Mugabe sonrası Zimbabve'nin demokrasi sınavı

Sare Şanlı Independent Türkçe için yazdı

Fotoğraf: New Zimbabwe

Zimbabve'yi bağımsızlığını ilan ettiği 1980 yılından 2017 yılına kadar yöneten Robert Mugabe, akıllarda yolsuzluk ve insan hakları ihlalleri ile kaldı. 

Ancak darbe ile devrilen Mugabe'nin ardından ülkede pek az şey değişti.

Zimbabve hala yoksulluk, işsizlik, yolsuzluk ve çok yüksek seyreden enflasyonla mücadele etmeye devam ediyor. 

Zengin maden kaynakları bulunan ülkede, 40'a yakın değişik metal türü çıkarılıyor.

Zimbabve altın üretiminde dünyada üçüncü (km başına düşen altın rezervinde ikinci), platin ve krom cevheri rezervinde ikinci sırada.

Afrika'nın en fazla lityum rezervi barındıran ülkesi de yine Zimbabve. 1
 


Geçen yıl ülkede üretilen lityumun yine ülke içinde işlenmesini sağlamak için lityuma ihraç yasağı getiren ülke, kaynaklarını millileştirmek için konusunda bir adım atmış olsa da hala madencilik sektöründen siyasi bağlantılar olan imtiyazlı bir zümre madencilik sektöründen fayda sağlamaya devam ediyor.

Ülke halkı zengin kaynaklardan hak ettiği ölçüde yararlanamıyor. 

Ünlü ekonomist Steve Hanke'nin oluşturduğu Dünya Sefalet Endeksine göre, Zimbabve halihazırda savaşın yıktığı Suriye, Ukrayna ve Sudan gibi ülkeleri geride bırakarak dünyanın en sefil ülkesi oldu. 


Seçim öncesi neler konuşuluyor?

Zimbabve halkı 23 Ağustos'ta başkanlık seçimleri için sandığa gidecek.
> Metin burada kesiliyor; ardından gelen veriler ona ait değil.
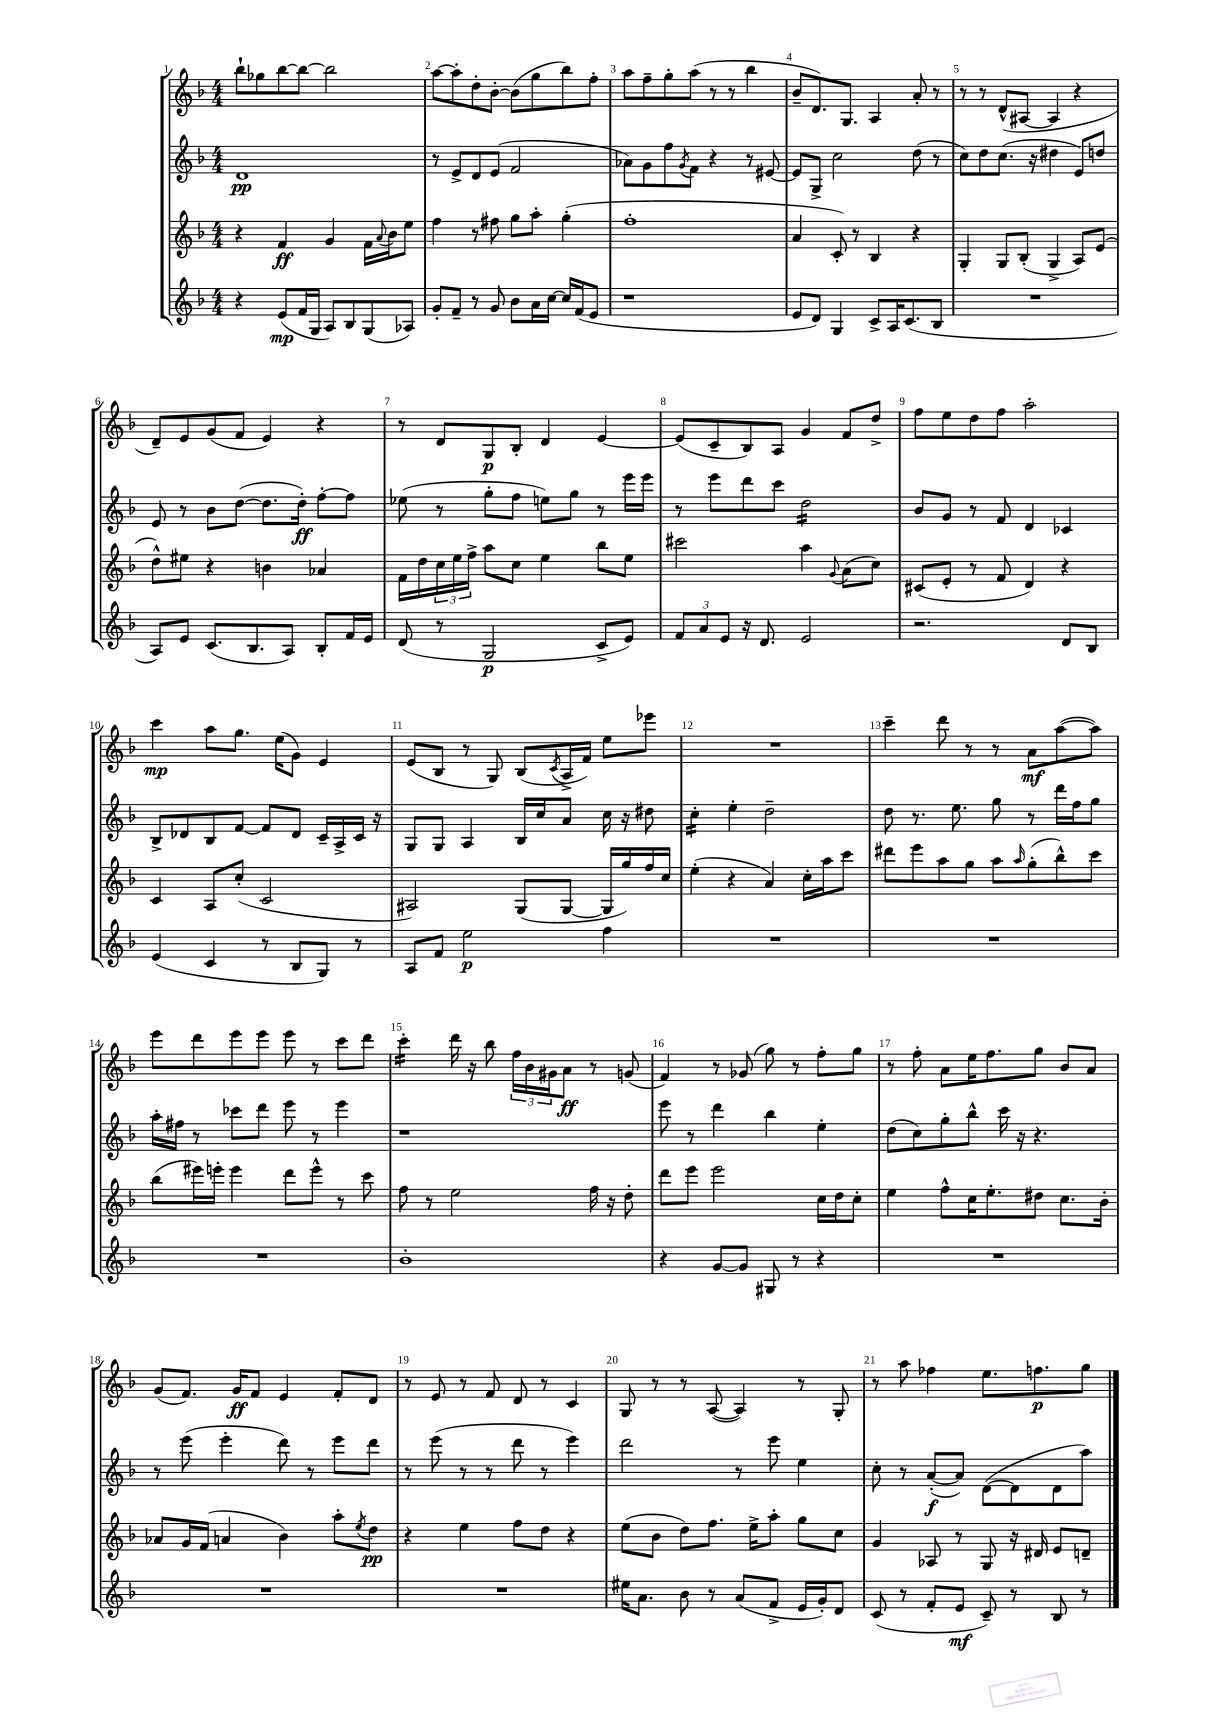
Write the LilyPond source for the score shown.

<<
\new StaffGroup <<
\new Staff = "s0" {
    \clef treble \key f \major \numericTimeSignature \time 4/4
    bes''8-! ges''8 bes''8~ bes''8~ bes''2 |
    a''8~ a''8-. d''8-. bes'8~-. bes'8( g''8 bes''8) f''8-. |
    a''8 f''8-- g''8-. a''8( r8 r8 bes''4 |
    bes'8-- d'8.) g8. a4 a'8-. r8 |
    r8 r8 d'8-^( ais8~ ais4 r4 |
    d'8--) e'8 g'8( f'8 e'4) r4 |
    r8 d'8 g8\p bes8-. d'4 e'4~ |
    e'8( c'8-- bes8) a8 g'4 f'8 d''8-> |
    f''8 e''8 d''8 f''8 a''2-. |
    c'''4\mp a''8 g''8. e''16( g'8) e'4 |
    e'8( bes8 r8 g8) bes8( \acciaccatura { c'8 } a16-> f'16) e''8 ees'''8 |
    R1 |
    c'''4-- d'''8 r8 r8 a'8\mf a''8~( a''8) |
    e'''8 d'''8 e'''8 e'''8 e'''8 r8 c'''8 d'''8 |
    c'''4:16-. d'''16 r16 bes''8 \tuplet 3/2 { f''16 bes'16 gis'16 } a'8\ff r8 g'8( |
    f'4) r8 ges'8( g''8) r8 f''8-. g''8 |
    r8 f''8-. a'8 e''16 f''8. g''8 bes'8 a'8 |
    g'8( f'8.) g'16\ff f'8 e'4 f'8-. d'8 |
    r8 e'8 r8 f'8 d'8 r8 c'4 |
    g8 r8 r8 a8~( a4) r8 g8-. |
    r8 a''8 fes''4 e''8. f''8.\p g''8 \bar "|." |
}
\new Staff = "s1" {
    \clef treble \key f \major \numericTimeSignature \time 4/4
    d'1\pp |
    r8 e'8-> d'8 e'8( f'2 |
    aes'8) g'8 f''8 \acciaccatura { g'8 } f'8 r4 r8 eis'8~ |
    eis'8 g8-> c''2 d''8( r8 |
    c''8) d''8 c''8.( r16 dis''4 e'8) d''8 |
    e'8 r8 bes'8 d''8~( d''8. d''16-.\ff) f''8~-. f''8 |
    ees''8( r8 g''8-. f''8 e''8) g''8 r8 e'''16 e'''16 |
    r8 e'''8 d'''8 c'''8 d''2:16 |
    bes'8 g'8 r8 f'8 d'4 ces'4 |
    bes8-> des'8 bes8 f'8~ f'8 des'8 c'16-- a16-> c'16 r16 |
    g8 g8 a4 bes16 c''16 a'8 c''16 r16 dis''8 |
    c''4:16-. e''4-. d''2-- |
    d''8 r8. e''8. g''8 r8 d'''16 f''16 g''8 |
    a''16-. fis''16 r8 ces'''8 d'''8 e'''8 r8 e'''4 |
    r1 |
    e'''8 r8 d'''4 bes''4 e''4-. |
    d''8( c''8) g''8-. bes''8-^ c'''16 r16 r4. |
    r8 e'''8( e'''4-. d'''8) r8 e'''8 d'''8 |
    r8 e'''8( r8 r8 d'''8 r8 e'''4) |
    d'''2 r8 e'''8 e''4 |
    c''8-. r8 a'8~-.\f( a'8) d'8~( d'8 d'8 a''8) \bar "|." |
}
\new Staff = "s2" {
    \clef treble \key f \major \numericTimeSignature \time 4/4
    r4 f'4\ff g'4 f'16 \appoggiatura { a'8 } bes'16 e''8 |
    f''4 r8 fis''8 g''8 a''8-. g''4-.( |
    f''1-. |
    a'4 c'8-.) r8 bes4 r4 |
    g4-. g8 bes8-.( g4-> a8) e'8( |
    d''8-^) eis''8 r4 b'4 aes'4 |
    f'16 d''16 \tuplet 3/2 { c''16 e''16 f''16-> } a''8 c''8 e''4 bes''8 e''8 |
    cis'''2 a''4 \appoggiatura { g'8 } a'8( c''8) |
    cis'8( e'8-. r8 f'8 d'4) r4 |
    c'4 a8 c''8-.( c'2 |
    ais2) g8( g8~ g16 g''16) f''16 c''16 |
    e''4-.( r4 a'4) c''16-. a''16 c'''8 |
    dis'''8 e'''8 a''8 g''8 a''8 \grace { a''16 } g''8-.( bes''8-^) c'''8 |
    bes''8( eis'''16) e'''16-. e'''4 d'''8 e'''8-^ r8 c'''8 |
    f''8 r8 e''2 f''16 r16 d''8-. |
    d'''8 e'''8 e'''2 c''16 d''16 c''8-. |
    e''4 f''8-^ c''16 e''8.-. dis''8 c''8. bes'16-. |
    aes'8 g'16 f'16( a'4 bes'4) a''8-. \acciaccatura { e''8 } d''8\pp |
    r4 e''4 f''8 d''8 r4 |
    e''8( bes'8 d''8) f''8. e''16-> a''8-. g''8 c''8 |
    g'4 aes8 r8 g8 r16 dis'16 e'8 d'8-- \bar "|." |
}
\new Staff = "s3" {
    \clef treble \key f \major \numericTimeSignature \time 4/4
    r4 e'8\mp( f'16 g16 a8) bes8 g8( aes8) |
    g'8-. f'8-- r8 g'8 bes'8 a'16 c''16~ c''16 f'16( e'8 |
    r1 |
    e'8 d'8) g4 c'8-> a16 c'8.( bes8 |
    R1 |
    a8) e'8 c'8.( bes8. a8) bes8-. f'16 e'16 |
    d'8( r8 g2\p c'8-> e'8) |
    \tuplet 3/2 { f'8 a'8 e'8 } r16 d'8. e'2 |
    r2. d'8 bes8 |
    e'4( c'4 r8 bes8 g8) r8 |
    a8 f'8 e''2\p f''4 |
    R1 |
    R1 |
    R1 |
    bes'1-. |
    r4 g'8~ g'8 gis8 r8 r4 |
    R1 |
    R1 |
    R1 |
    eis''16 a'8. bes'8 r8 a'8( f'8-> e'16 g'16-.) d'8 |
    c'8( r8 f'8-. e'8\mf c'8--) r8 bes8 r8 \bar "|." |
}
>>
>>
\layout { \context { \Score \override BarNumber.break-visibility = ##(#f #t #t) barNumberVisibility = #all-bar-numbers-visible } }
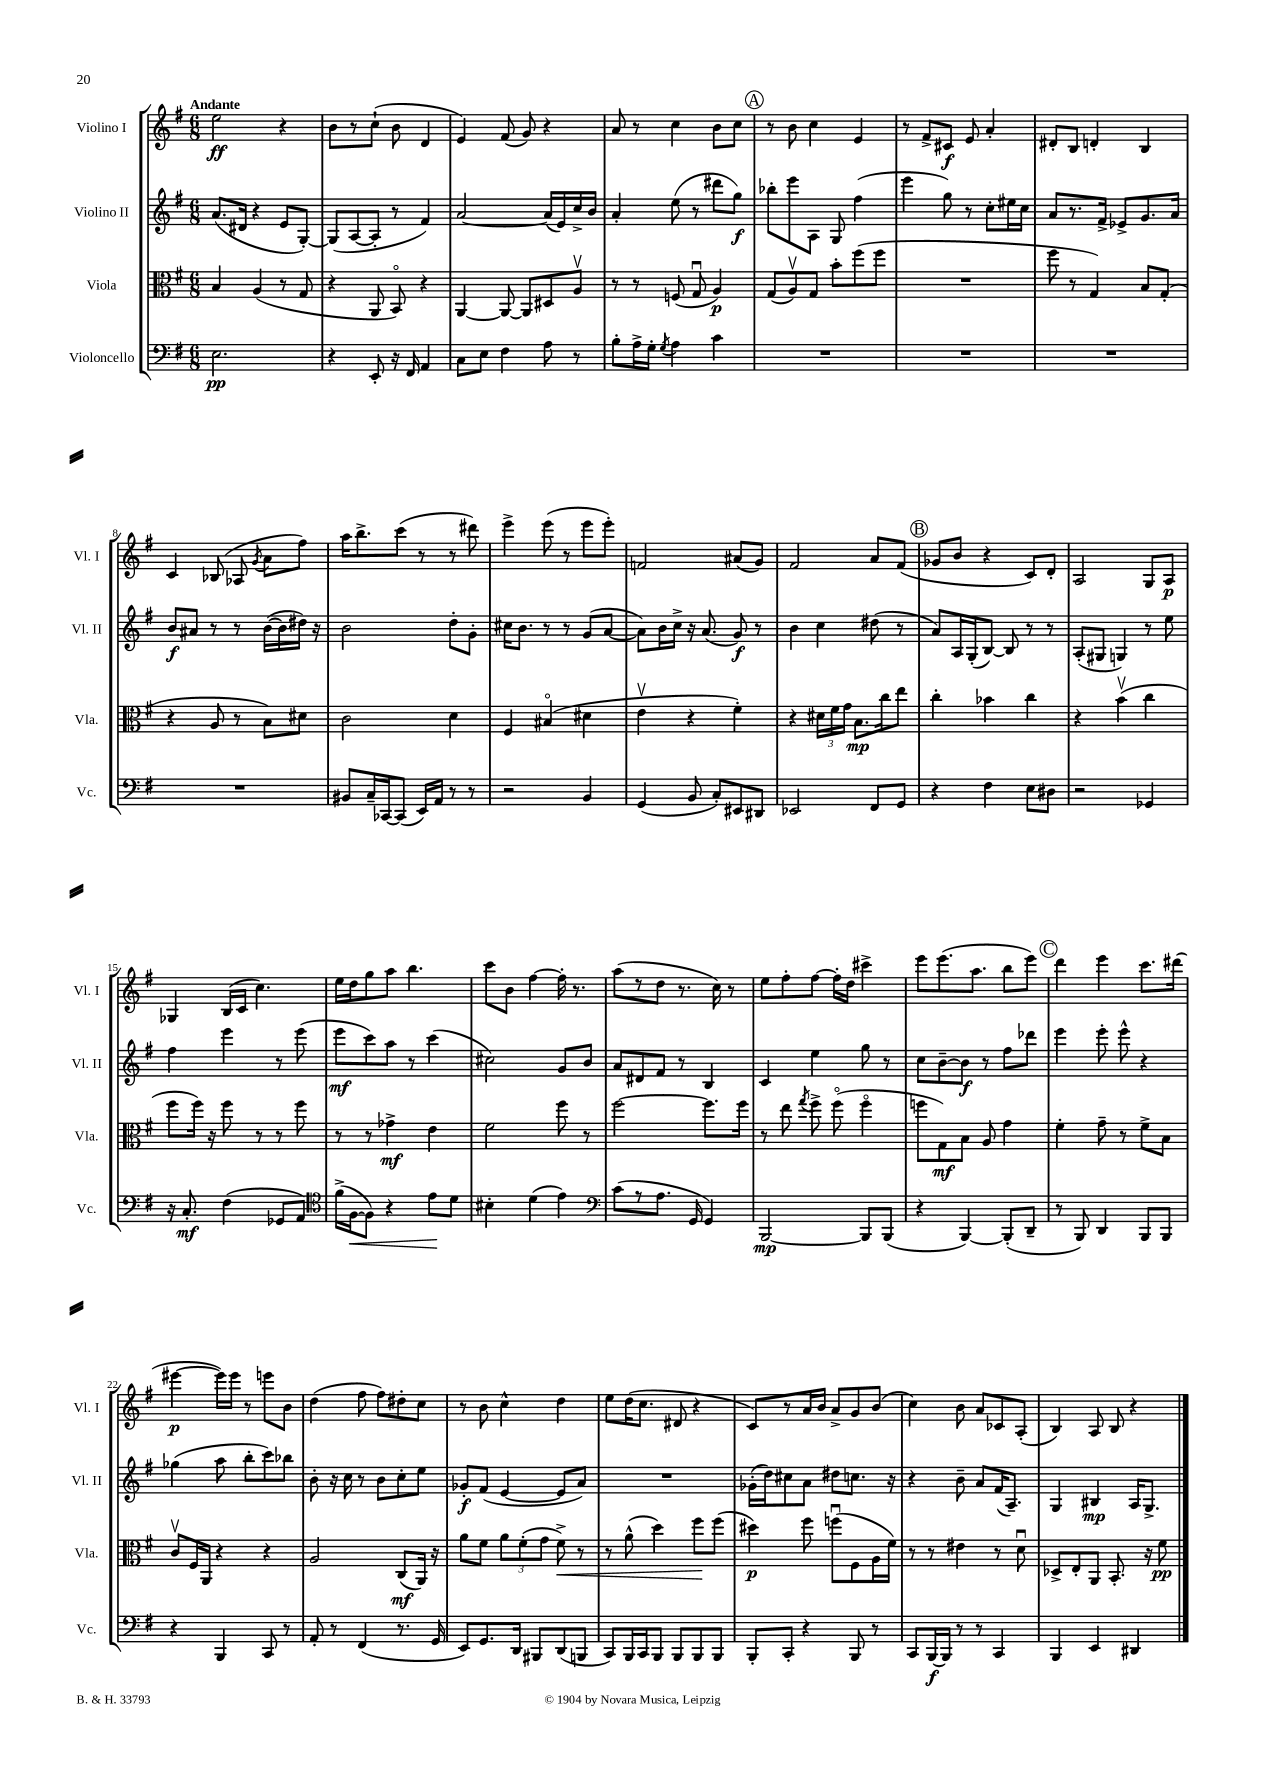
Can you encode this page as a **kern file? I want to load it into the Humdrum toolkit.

**kern	**kern	**kern	**kern
*staff4	*staff3	*staff2	*staff1
*clefF4	*clefC3	*clefG2	*clefG2
*k[f#]	*k[f#]	*k[f#]	*k[f#]
*M6/8	*M6/8	*M6/8	*M6/8
2.E	4B	(8.a	2ee
.	.	16d#	.
.	(4A	4r	.
.	8r	8e	4r
.	8G	[8G')	.
=	=	=	=
4r	4r	(8G]	8b
.	.	[8A	8r
8EE'	8AA	8A']	(8cc`
16r	8BBo)	8r	8b
16FF#	.	.	.
4AA	4r	4f#)	4d
=	=	=	=
8C	[4AA	[2a	4e)
8E	.	.	.
4F#	8AA_	.	(8f#
.	8AA]	.	8g)
8A	8D#	(16a]	4r
.	.	16e)	.
8r	8Av	16cc^	.
.	.	16b	.
=	=	=	=
8B'	8r	4a'	8a
16A^	8r	.	8r
16G'	.	.	.
8qG	.	.	.
4A	(8F	(8ee	4cc
.	8Gu	8r	.
4c	4A)	8ddd#	8b
.	.	8gg)	8cc
=	=	=	=
2.r	(8G	8bb-'	8r
.	8Av)	8eee	8b
.	8G	8A	4cc
.	8b'	8G	.
.	(8ff#	(4ff#	4e
.	8ff#	.	.
=	=	=	=
2.r	2.r	4eee	8r
.	.	.	8f#^
.	.	8gg)	8c#
.	.	8r	8e
.	.	8cc'	4a'
.	.	16ee#	.
.	.	16cc	.
=	=	=	=
2.r	8ff#	8a	8d#'
.	8r	8.r	8B
.	4G)	.	4d'
.	.	16f#^	.
.	.	8e-^	.
.	8B	8.g	4B
.	(8G'	.	.
.	.	16a	.
=	=	=	=
2.r	4r	8b	4c
.	.	8a#	.
.	8A	8r	(8B-
.	8r	8r	8A-
.	.	.	8qg
.	8B)	([16b	8a
.	.	16b]	.
.	8d#	16dd#)	8ff#)
.	.	16r	.
=	=	=	=
8BB#	2c	2b	16aa
.	.	.	8.bb^
16C~	.	.	.
[16CC-	.	.	.
(8CC-]	.	.	(8ccc
16EE)	.	.	8r
16AA	.	.	.
8r	4d	8dd'	8r
8r	.	8g'	8ddd#)
=	=	=	=
2r	4F#	16cc#	4eee^
.	.	8.b	.
.	(4B#o	8r	(8eee
.	.	8r	8r
4BB	4d#	(8g	8eee
.	.	[8a	8eee')
=	=	=	=
(4GG	4ev	8a])	2f
.	.	16b	.
.	.	16cc^	.
8BB	4r	16r	.
.	.	(8.a	.
8C')	.	.	.
8EE#	4f#')	8g)	(8a#
8DD#	.	8r	8g)
=	=	=	=
2EE-	4r	4b	2f#
.	24d#	4cc	.
.	24f#	.	.
.	24g	.	.
.	8.B	.	.
8FF#	.	(8dd#	8a
.	16cc	.	.
8GG	8ee	8r	(8f#
=	=	=	=
4r	4cc'	8a)	8g-
.	.	16A	8b
.	.	(16G'	.
4F#	4b-	[8B)	4r
.	.	8B]	.
8E	4cc	8r	8c)
8D#	.	8r	8d'
=	=	=	=
2r	4r	(8A'	2A
.	.	8G#	.
.	(4bv	4G)	.
4GG-	4cc	8r	8G
.	.	8ee	8A
=	=	=	=
16r	8ff#	4ff#	4G-
8.C'	.	.	.
.	16ff#)	.	.
.	16r	.	.
(4F#	8ff#	4eee	(16B
.	.	.	16c
.	8r	.	4.cc)
8GG-	8r	8r	.
8AA)	8ff#	(8eee	.
=	=	=	=
*clefC4	*	*	*
(16f#^	8r	8eee	16ee
[16F#	.	.	16dd
8F#])	8r	8ccc)	8gg
4r	4g-^	8aa	8aa
.	.	8r	4.bb
8e	4e	(4ccc	.
8d	.	.	.
=	=	=	=
4B#'	2f#	2cc#)	8ccc
.	.	.	8b
(4d	.	.	[4ff#
4e)	8ff#	8g	16ff#']
.	.	.	8.r
.	8r	8b	.
=	=	=	=
*clefF4	*	*	*
(8c	[2ff#	8a	(8aa
8r	.	8d#	8r
8.A	.	8f#	8dd
.	.	8r	8.r
16GG	.	.	.
4GG)	8.ff#]	4B	.
.	.	.	16cc)
.	.	.	8r
.	16ff#	.	.
=	=	=	=
[2BBB	8r	4c	8ee
.	8ee	.	8ff#'
.	8qgg	.	.
.	8ff#^	4ee	[8ff#
.	(8ff#o	.	16ff#']
.	.	.	16dd
8BBB]	4ff#o	8gg	4ccc#^
(8BBB	.	8r	.
=	=	=	=
4r	8ff	8cc	8eee
.	8G)	[8b~	(8.eee
[4BBB)	8B	8b]	.
.	.	.	8.aa
.	8A	8r	.
(8BBB']	4g	8ff#	8bb
8DD~	.	8ddd-	8eee)
=	=	=	=
8r	4f#'	4eee	4ddd
8BBB)	.	.	.
4DD	8g~	8eee'	4eee
.	8r	8eee^^	.
8BBB	8f#^	4r	8.ccc
8BBB	8B	.	.
.	.	.	(16ddd#
=	=	=	=
4r	8cv	(4gg-	[4eee#
.	16F#	.	.
.	16AA	.	.
4BBB	4r	8aa	16eee#])
.	.	.	16eee#
.	.	8bb'	8r
8CC	4r	8ccc)	8eee
8r	.	8bb-	8b
=	=	=	=
8AA'	2A	8b'	(4dd
8r	.	16r	.
.	.	16cc	.
(4FF#	.	8r	8ff#
.	.	8b	8ff#)
8.r	(8C	8cc'	8dd#'
.	16AA)	8ee	8cc
16GG	16r	.	.
=	=	=	=
8EE)	8a	8g-'	8r
8.GG	8f#	(8f#	8b
.	12a	[4e	4cc^^
16DD	.	.	.
.	(12f#'	.	.
8BBB#	.	.	.
.	12g	.	.
(8DD	8f#^)	8e]	4dd
8BBB	8r	8a)	.
=	=	=	=
8CC)	8r	2.r	8ee
16BBB	(8a^^	.	(16dd
16CC	.	.	8.cc
8BBB	4dd)	.	.
8BBB	.	.	8d#
8BBB	8ff#	.	4r
8BBB	(8ff#	.	.
=	=	=	=
8BBB'	4dd#)	(16g-'	8c)
.	.	16dd)	.
8CC'	.	8cc#	8r
4r	8ff#	8a	16a
.	.	.	16b
.	(8ffu	8dd#	8a^
8BBB	8F#	8.cc	8g
8r	16A	.	(8b
.	16f#)	16r	.
=	=	=	=
8CC	8r	4r	4cc)
[16BBB	8r	.	.
16BBB]	.	.	.
8r	4e#	8b~	8b
8r	.	8a	8a
4CC	8r	(16f#	8c-
.	.	8.A~)	.
.	8du	.	(8A'
=	=	=	=
4BBB	8D-^	4G	4B)
.	8E'	.	.
4EE	8AA	4B#	8A
.	8.BB'	.	8B
4DD#	.	16A	4r
.	16r	8.G^	.
.	8f#	.	.
==	==	==	==
*-	*-	*-	*-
Zimbabve Seçim Komitesi 11 adayın cumhurbaşkanlığı adaylığını onayladı. Aralarında bir kadın aday da var. 
2018 seçimine ise 23 aday girmişti. 

Cumhurbaşkanlığı seçimlerinde ödenen adaylık ücreti seçime dair en çok konuşulanlar arasında.      

Bir önceki seçimde adayların ödediği meblağ 1000 ABD dolar iken bu seçimde rakam tam 20 bin ABD dolarına çıkarıldı. 

Ayrıca, ülkede kadınlar da mecliste yer almak için uzun süredir çabalıyor. Nüfusun yarıdan fazlasının kadın olduğu ülkede kadınların siyasetteki yeri olması gereken oranın çok altında.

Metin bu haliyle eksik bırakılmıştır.